Friday, July 18, 2008

"School children threatened by Israeli settlers in South Hebron Hills"

The Right to Education Campaign, based out of Birzeit University, has just released a wonderful report on the situation facing school children in the South Hebron Hills. They explain:

Often, on their daily route to school, the children are subjected to threats and violence by the Israeli settlers. After a series of settler attacks on the children in 2004, the Children's Committee of the Israeli parliament, the Knesset, ordered a military escort to accompany the children on their route to school every day. In spite of this, the military escort often does not turn up on time or escorts the children only half the way, which makes the children vulnerable to attacks.

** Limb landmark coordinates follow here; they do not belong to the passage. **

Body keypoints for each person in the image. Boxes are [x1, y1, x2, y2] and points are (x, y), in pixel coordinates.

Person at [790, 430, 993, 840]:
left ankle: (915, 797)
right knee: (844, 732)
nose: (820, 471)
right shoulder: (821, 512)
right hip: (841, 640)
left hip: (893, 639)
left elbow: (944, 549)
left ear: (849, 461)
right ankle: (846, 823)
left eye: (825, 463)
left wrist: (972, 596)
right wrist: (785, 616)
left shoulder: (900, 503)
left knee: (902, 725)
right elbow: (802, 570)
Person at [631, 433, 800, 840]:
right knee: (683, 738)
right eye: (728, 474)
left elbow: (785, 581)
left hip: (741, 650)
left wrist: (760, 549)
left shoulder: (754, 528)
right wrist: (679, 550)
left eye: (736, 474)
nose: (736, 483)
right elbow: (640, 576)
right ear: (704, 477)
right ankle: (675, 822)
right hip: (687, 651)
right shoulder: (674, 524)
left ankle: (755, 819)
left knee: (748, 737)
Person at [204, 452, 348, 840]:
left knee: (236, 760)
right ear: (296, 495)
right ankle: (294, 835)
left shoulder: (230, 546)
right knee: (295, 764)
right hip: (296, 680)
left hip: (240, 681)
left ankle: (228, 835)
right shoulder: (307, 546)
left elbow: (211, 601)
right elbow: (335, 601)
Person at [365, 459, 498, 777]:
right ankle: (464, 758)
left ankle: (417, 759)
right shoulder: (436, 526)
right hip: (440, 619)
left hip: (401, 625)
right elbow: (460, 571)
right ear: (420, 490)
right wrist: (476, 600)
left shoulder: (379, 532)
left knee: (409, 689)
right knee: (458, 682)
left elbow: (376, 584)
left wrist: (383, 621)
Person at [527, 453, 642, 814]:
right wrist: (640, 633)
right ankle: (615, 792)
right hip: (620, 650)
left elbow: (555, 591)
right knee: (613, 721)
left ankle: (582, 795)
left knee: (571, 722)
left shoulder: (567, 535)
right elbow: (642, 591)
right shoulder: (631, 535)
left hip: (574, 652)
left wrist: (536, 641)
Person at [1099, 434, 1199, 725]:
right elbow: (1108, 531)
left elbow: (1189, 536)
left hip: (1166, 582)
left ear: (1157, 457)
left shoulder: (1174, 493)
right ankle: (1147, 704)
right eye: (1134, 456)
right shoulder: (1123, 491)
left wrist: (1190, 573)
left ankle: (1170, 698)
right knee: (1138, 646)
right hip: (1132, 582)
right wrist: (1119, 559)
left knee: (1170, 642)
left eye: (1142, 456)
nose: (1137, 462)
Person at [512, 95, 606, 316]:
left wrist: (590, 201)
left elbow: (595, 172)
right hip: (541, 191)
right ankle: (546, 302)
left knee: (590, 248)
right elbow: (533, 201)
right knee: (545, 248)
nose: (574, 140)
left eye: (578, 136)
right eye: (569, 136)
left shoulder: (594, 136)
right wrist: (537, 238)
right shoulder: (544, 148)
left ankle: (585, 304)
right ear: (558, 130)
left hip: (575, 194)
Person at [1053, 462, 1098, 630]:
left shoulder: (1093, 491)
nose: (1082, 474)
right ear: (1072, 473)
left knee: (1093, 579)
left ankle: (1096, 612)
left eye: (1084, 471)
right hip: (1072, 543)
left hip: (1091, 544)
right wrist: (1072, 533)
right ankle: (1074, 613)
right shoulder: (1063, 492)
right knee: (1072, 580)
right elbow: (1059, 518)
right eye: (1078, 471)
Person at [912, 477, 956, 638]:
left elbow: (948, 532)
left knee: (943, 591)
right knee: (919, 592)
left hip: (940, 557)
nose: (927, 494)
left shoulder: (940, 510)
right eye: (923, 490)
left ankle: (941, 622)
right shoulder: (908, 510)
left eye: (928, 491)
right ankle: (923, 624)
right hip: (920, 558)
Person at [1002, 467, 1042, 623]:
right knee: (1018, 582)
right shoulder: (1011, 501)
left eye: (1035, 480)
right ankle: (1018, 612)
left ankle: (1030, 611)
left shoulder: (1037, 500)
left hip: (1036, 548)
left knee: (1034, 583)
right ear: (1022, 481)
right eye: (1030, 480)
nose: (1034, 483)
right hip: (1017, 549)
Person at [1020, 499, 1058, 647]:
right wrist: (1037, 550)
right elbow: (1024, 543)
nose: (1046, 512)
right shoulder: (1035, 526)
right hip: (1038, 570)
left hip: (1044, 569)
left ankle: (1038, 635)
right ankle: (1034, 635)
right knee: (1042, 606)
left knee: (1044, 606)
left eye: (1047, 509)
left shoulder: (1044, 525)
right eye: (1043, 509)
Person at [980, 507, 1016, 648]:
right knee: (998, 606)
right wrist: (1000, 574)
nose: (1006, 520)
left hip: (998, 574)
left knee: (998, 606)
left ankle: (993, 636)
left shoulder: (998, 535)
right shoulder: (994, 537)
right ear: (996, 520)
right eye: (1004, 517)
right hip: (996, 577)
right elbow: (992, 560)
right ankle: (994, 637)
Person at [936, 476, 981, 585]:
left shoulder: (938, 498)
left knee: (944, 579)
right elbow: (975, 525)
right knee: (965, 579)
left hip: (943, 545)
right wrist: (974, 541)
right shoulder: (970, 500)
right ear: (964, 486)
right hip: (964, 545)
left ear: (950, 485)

To make the situation more complex for the children, settlers have recently installed a gate on the road, which is sometimes locked and therefore prevents the children from going to school completely - and these children are therefore being denied their right to education.

The report goes on to give an example of the sort of treatment that the children regularly endure:

...on the morning of 17th March, 2008, the children were unable to meet the regular military escort. The escort jeep stopped well short of the appointed meeting place, and despite repeated calls to the military by the international volunteers and concerned Israelis, the escort jeep never came forward to meet the children. The children could not walk towards the escort jeep because of the threatening presence of a settler. The settler was near the military escort and was speaking with the soldiers. He shouted threatening remarks at the children, and also threatened them with a rock. Eventually most of the children decided to take the long route to school, walking unescorted through the hills and arriving in At-Tuwani at about 9.00am, about an hour after school had started. Four of the children returned home and did not attend school because of the problems with the escort.

This situation is not unusual; the military escort often refuses to accompany the children for the entire route, in spite of the law ordered by the Knesset, obliging them to do so.

Thank you, Right to Education, for your wonderful work!